--- START ---
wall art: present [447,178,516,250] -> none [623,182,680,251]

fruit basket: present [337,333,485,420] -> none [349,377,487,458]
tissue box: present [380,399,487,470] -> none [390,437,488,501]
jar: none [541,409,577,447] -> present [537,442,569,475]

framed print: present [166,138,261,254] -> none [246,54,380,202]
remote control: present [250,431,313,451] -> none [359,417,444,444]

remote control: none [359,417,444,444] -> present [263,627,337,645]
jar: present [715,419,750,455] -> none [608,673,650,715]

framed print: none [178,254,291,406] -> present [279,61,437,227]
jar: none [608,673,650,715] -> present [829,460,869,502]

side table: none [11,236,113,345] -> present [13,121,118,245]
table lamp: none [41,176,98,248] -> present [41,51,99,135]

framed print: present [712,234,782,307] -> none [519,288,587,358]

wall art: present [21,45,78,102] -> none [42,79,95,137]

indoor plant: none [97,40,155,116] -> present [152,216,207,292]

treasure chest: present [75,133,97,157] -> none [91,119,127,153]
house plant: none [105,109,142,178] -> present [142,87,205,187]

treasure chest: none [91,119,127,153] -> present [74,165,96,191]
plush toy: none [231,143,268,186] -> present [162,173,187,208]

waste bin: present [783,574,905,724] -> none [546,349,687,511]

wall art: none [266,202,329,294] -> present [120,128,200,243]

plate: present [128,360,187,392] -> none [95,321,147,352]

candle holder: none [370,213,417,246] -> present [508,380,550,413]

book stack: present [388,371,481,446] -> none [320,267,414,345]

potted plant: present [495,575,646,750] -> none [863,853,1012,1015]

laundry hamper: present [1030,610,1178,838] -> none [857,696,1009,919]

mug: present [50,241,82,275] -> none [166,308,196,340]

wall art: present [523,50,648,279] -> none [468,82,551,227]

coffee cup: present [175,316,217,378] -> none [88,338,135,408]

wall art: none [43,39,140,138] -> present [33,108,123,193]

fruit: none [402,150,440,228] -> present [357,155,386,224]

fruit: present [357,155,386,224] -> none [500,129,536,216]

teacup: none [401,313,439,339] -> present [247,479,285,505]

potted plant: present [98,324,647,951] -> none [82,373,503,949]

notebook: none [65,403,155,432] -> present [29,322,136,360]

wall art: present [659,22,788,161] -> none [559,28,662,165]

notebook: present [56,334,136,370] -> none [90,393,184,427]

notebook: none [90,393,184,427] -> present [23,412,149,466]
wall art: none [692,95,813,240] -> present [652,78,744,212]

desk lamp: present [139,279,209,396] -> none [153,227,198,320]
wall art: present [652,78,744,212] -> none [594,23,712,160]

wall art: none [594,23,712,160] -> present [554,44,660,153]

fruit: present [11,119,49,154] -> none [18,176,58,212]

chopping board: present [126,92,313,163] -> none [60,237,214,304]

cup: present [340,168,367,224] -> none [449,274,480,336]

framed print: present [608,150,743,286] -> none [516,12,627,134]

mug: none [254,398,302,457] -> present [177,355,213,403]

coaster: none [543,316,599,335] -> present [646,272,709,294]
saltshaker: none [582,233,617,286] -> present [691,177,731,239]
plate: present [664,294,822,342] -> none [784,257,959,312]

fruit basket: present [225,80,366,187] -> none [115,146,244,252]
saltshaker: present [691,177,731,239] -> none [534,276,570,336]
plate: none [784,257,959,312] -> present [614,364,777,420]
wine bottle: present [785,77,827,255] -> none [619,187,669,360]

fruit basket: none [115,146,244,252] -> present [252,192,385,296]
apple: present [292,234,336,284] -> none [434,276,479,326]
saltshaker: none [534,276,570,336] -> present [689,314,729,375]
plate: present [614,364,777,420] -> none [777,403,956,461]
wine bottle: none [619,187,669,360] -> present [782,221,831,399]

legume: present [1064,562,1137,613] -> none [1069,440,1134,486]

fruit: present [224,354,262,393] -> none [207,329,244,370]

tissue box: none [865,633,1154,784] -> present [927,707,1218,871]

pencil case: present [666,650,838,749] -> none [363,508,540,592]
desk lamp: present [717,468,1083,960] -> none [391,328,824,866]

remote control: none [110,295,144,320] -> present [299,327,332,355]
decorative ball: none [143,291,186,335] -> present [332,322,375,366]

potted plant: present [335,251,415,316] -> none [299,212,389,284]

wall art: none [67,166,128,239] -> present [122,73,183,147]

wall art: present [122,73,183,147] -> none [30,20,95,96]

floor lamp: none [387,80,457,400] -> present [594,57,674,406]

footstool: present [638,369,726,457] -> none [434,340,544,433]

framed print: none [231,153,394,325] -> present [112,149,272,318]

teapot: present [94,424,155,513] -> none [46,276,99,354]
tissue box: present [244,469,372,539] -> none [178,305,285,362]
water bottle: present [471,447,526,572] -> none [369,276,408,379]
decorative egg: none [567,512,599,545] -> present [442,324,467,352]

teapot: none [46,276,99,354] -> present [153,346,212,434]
--- END ---
WHAT THIS TASK INVOLVES → Within the listing above, locate the line containing "table lamp: none" and the line containing "indoor plant: none". Reproduce those two lines and all lines between them exactly, with nothing added.

ANSWER FOR THE TASK →
table lamp: none [41,176,98,248] -> present [41,51,99,135]

framed print: present [712,234,782,307] -> none [519,288,587,358]

wall art: present [21,45,78,102] -> none [42,79,95,137]

indoor plant: none [97,40,155,116] -> present [152,216,207,292]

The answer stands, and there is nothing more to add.